И Тошинори не мог просить о чём-то большем — в конце концов, он и без этого получает всё: его ноги ступают по той же самой земле, по которой шагает и Мидория; его единственное лёгкое вдыхает тот же самый же кислород, что вдыхают и лёгкие Мидории; и, наконец, он живёт на той же самой планете, на которой живёт и Мидория.
…всё, но в то же время — ничего — за исключением странного чувства, бесстыдно расцветающего в груди. Чувства, которое он не рискнул бы никак обозвать — мог лишь попытаться.
Должно быть, это было в корне неправильно, но Яги впервые позволил быть себе жадным, кроме всего имеющегося мечтая о том, чтобы сохранить в объективе памяти всё то, что делал Изуку, даже если он просто-напросто держал в руке пустую бутылку воды, просто-напросто дышал и просто-напросто жил.
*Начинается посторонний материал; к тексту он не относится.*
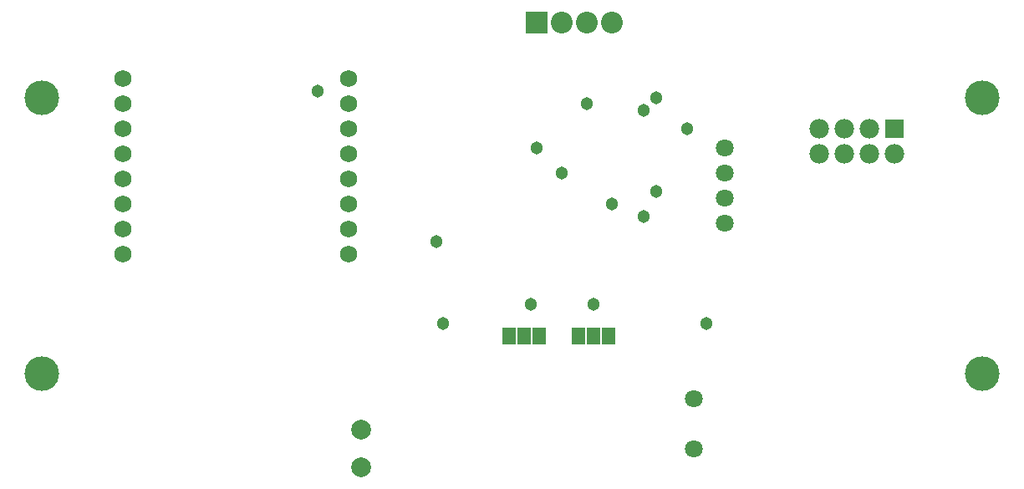
<source format=gbs>
G75*
%MOIN*%
%OFA0B0*%
%FSLAX25Y25*%
%IPPOS*%
%LPD*%
%AMOC8*
5,1,8,0,0,1.08239X$1,22.5*
%
%ADD10C,0.13792*%
%ADD11R,0.07800X0.07800*%
%ADD12C,0.07800*%
%ADD13R,0.08674X0.08674*%
%ADD14C,0.08674*%
%ADD15C,0.07099*%
%ADD16R,0.05400X0.07100*%
%ADD17C,0.06800*%
%ADD18C,0.07885*%
%ADD19C,0.05131*%
D10*
X0019287Y0086250D03*
X0019287Y0196250D03*
X0394287Y0196250D03*
X0394287Y0086250D03*
D11*
X0359287Y0183750D03*
D12*
X0349287Y0183750D03*
X0339287Y0183750D03*
X0329287Y0183750D03*
X0329287Y0173750D03*
X0339287Y0173750D03*
X0349287Y0173750D03*
X0359287Y0173750D03*
D13*
X0216787Y0226250D03*
D14*
X0226787Y0226250D03*
X0236787Y0226250D03*
X0246787Y0226250D03*
D15*
X0291787Y0176250D03*
X0291787Y0166250D03*
X0291787Y0156250D03*
X0291787Y0146250D03*
X0279287Y0076250D03*
X0279287Y0056250D03*
D16*
X0245287Y0101250D03*
X0239287Y0101250D03*
X0233287Y0101250D03*
X0217787Y0101250D03*
X0211787Y0101250D03*
X0205787Y0101250D03*
D17*
X0141787Y0133750D03*
X0141787Y0143750D03*
X0141787Y0153750D03*
X0141787Y0163750D03*
X0141787Y0173750D03*
X0141787Y0183750D03*
X0141787Y0193750D03*
X0141787Y0203750D03*
X0051787Y0203750D03*
X0051787Y0193750D03*
X0051787Y0183750D03*
X0051787Y0173750D03*
X0051787Y0163750D03*
X0051787Y0153750D03*
X0051787Y0143750D03*
X0051787Y0133750D03*
D18*
X0146787Y0063750D03*
X0146787Y0048750D03*
D19*
X0179287Y0106250D03*
X0214287Y0113750D03*
X0239287Y0113750D03*
X0284287Y0106250D03*
X0259287Y0148750D03*
X0246787Y0153750D03*
X0264287Y0158750D03*
X0226787Y0166250D03*
X0216787Y0176250D03*
X0236787Y0193750D03*
X0259287Y0191250D03*
X0264287Y0196250D03*
X0276787Y0183750D03*
X0176787Y0138750D03*
X0129287Y0198750D03*
M02*

</source>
Когда-нибудь Тошинори и вовсе провозгласит Мидорию своим королём, чья корона — широкие лепестки подсолнухов и солнечный свет, излучающийся самим Изуку.
А сейчас — Яги неловко смотрит в сторону, на горизонт — уж слишком отвлёкся, уж слишком влюбился, и с еле слышной хрипотцой говорит:
— Пойдём дальше, юный Мидория. Нам осталось не так много.
И пока веснушки расцветают на щеках Изуку молодыми цветками вместе с лёгкой — как ровный, сухой ветер, подувший с востока; улыбкой, здесь — в этой бесконечной и умирающей в жаре степи, наперекор всему зарождался новый подсолнух.
Его лепесток Тошинори откашливает в кулак, словно абсолютно не замечает. И идёт дальше — туда, где гуашевая яркость и насыщенность дня постепенно сменялась тёмными красками вечера.